Ohana wrote in his letter to Lt. Gen. Dado Zamir: “Several days ago I found out about an indictment that was filed with the Jerusalem Magistrates Court against three young men who were charged with crimes categorized as ‘disturbing a police officer in the performance of his duties’ and a recent indictment that was brought to my attention, whereby a man was accused of saying the Kaddish prayer on Jerusalem Day near the Sha’ar HaRahamim plaza on the Temple Mount, “while the other members of his group with whom he ascended the Mount answered Amen.”
“I must confess, I had to read the text several times. I have never seen indictments like these before. In the Jerusalem Magistrates Court, in the capital of Israel, indictments were filed against Jews in the holiest place in the world for the Jewish people, where their souls yearned after thousands of years in exile and bowed and prayed “Shma Yisrael” (Hear o’ Israel). That’s their crime. That’s their sin.
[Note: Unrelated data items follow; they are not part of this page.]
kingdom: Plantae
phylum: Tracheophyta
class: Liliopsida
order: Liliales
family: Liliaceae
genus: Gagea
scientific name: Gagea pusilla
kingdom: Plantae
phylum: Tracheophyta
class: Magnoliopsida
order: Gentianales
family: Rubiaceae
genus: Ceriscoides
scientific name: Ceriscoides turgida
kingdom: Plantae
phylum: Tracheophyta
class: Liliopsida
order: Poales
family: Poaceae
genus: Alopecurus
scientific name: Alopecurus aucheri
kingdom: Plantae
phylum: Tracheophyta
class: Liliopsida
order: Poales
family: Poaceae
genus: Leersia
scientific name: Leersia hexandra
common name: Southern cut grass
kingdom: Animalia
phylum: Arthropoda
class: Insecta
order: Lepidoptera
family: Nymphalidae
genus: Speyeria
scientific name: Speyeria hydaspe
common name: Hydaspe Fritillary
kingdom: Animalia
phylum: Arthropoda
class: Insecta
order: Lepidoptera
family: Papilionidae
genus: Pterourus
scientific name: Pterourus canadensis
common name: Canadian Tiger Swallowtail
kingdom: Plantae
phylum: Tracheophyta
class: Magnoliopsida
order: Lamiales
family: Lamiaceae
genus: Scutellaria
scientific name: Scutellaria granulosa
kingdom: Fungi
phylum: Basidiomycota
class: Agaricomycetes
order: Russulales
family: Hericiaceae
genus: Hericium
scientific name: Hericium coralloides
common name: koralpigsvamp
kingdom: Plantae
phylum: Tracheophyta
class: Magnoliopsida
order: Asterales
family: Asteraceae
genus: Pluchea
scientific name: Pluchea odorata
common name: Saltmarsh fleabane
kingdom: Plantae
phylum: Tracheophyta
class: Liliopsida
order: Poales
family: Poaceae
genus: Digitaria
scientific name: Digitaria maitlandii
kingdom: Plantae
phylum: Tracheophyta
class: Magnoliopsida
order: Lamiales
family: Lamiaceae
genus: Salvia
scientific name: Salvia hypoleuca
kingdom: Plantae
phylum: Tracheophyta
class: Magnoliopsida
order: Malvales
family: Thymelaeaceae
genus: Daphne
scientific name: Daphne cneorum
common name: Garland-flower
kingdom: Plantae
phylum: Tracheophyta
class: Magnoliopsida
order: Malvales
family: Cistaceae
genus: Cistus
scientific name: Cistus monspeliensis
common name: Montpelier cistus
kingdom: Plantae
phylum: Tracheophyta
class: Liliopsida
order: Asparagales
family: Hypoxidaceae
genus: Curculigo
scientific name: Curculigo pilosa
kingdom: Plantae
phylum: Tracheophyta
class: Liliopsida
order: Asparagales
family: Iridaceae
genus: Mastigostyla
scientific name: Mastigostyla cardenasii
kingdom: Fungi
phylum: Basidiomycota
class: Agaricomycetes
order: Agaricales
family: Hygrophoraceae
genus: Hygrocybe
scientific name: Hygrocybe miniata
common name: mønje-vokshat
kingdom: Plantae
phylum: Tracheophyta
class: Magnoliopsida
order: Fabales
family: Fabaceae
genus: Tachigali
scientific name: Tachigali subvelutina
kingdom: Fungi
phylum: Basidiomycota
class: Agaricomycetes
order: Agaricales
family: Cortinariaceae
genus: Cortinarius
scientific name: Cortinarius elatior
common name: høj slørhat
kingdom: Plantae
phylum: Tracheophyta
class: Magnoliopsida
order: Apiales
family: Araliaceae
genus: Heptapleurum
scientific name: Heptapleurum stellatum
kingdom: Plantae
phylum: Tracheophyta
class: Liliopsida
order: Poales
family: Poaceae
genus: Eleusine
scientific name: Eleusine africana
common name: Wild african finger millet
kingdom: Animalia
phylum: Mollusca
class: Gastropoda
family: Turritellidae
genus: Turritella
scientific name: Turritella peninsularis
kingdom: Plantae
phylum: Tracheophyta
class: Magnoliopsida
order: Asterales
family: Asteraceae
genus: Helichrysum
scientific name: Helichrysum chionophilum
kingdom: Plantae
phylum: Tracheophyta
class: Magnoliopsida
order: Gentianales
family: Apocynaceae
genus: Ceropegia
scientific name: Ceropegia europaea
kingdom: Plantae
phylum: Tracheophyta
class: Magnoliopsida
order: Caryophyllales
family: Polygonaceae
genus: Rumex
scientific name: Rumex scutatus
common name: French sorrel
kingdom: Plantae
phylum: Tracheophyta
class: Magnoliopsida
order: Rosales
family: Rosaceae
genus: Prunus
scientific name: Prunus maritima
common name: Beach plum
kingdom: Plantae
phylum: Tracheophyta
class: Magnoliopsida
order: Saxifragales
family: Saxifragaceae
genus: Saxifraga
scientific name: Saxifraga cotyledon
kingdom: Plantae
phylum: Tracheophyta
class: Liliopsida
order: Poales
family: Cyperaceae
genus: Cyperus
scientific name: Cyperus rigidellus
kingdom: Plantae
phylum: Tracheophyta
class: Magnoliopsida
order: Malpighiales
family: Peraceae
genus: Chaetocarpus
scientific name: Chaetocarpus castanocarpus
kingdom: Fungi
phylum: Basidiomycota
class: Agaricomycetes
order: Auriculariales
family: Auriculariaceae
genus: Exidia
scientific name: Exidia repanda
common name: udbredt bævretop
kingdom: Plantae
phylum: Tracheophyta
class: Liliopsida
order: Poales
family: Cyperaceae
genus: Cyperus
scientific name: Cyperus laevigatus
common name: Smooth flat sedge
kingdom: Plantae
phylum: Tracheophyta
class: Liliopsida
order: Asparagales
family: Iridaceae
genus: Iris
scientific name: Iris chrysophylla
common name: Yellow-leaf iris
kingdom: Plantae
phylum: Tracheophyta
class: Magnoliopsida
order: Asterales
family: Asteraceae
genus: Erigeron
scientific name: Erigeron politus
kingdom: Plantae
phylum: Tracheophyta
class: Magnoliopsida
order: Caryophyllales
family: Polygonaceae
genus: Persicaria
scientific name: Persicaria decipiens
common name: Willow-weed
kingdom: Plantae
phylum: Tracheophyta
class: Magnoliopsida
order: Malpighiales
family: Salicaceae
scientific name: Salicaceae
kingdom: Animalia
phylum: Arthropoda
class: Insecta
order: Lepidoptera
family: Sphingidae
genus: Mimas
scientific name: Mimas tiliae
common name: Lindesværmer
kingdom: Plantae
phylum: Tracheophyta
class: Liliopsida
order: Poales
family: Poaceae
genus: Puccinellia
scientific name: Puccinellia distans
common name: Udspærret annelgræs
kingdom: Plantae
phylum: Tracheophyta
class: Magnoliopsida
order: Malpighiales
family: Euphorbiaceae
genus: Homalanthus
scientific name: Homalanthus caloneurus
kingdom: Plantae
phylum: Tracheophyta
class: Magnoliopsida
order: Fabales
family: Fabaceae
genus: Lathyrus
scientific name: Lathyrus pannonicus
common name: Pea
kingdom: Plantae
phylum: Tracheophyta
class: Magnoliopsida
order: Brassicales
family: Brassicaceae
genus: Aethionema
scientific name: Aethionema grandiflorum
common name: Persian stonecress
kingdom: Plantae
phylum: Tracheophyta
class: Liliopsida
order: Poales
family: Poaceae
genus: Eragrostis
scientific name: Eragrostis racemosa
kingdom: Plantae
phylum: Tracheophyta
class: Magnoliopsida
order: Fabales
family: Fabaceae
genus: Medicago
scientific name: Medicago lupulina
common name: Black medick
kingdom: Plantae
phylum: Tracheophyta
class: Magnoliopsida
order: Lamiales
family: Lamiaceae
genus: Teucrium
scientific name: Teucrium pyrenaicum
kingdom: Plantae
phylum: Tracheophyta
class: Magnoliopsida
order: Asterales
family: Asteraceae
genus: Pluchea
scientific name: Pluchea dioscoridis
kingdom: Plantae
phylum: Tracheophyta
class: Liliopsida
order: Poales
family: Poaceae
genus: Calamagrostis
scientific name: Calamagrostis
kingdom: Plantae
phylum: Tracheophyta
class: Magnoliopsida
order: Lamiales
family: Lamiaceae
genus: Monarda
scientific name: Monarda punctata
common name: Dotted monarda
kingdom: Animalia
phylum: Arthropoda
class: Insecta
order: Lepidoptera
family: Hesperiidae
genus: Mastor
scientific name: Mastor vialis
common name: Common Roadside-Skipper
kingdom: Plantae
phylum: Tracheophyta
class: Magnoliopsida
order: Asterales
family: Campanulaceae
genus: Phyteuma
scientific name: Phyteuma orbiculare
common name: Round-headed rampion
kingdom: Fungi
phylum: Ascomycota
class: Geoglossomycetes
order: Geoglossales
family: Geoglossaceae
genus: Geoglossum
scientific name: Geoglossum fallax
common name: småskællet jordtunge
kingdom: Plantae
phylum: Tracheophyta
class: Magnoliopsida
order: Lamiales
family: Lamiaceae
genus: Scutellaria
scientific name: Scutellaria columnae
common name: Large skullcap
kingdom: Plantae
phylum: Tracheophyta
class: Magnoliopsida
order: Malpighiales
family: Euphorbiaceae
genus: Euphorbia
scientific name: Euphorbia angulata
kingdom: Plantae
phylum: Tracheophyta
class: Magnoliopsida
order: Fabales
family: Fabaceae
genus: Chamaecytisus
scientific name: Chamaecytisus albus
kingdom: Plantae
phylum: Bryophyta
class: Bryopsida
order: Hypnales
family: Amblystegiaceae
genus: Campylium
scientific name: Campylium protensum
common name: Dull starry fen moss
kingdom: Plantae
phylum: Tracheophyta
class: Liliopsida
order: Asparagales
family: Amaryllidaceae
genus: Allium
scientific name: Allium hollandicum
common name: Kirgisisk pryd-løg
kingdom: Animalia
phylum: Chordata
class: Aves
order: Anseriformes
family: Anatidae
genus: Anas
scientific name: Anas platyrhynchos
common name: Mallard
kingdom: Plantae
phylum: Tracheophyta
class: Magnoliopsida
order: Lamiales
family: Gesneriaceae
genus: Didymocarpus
It’s hard for me to explain my feelings upon reading this. I cannot understand nor can I accept it” he said.
“Everyone agrees that the role of the Israel Police to enforce law and order to maintain public peace, especially in places where public order is particularly sensitive and explosive like the Temple Mount. And despite the restriction of ritual activity with visible external prayer items, which in and of itself is problematic with regards to human rights, freedom of religion, and worship. Still, the Temple Mount is the holiest place for the Jewish people for generations and some would say it is inconsistent with Israel’s values as a Jewish and democratic state. One should not accept a reality interpreted as conduct that could lead to a violation of public peace, which entails such a serious and extreme indictment against these young people, for all the implications, that it entails, including marring them with a criminal record.
The arrest of one of the young people who prayed “Is it possible that the State of Israel will find itself accusing young Jews of reciting this sacred call that Jews have given their lives over for generations? Filing an indictment against them, as if they were criminals endangering the public peace” the letter read.
A copy of the letter was also sent to Attorney General Avichai Mandelblit, who is mentioned in the letter with some sarcasm in his role as acting state attorney.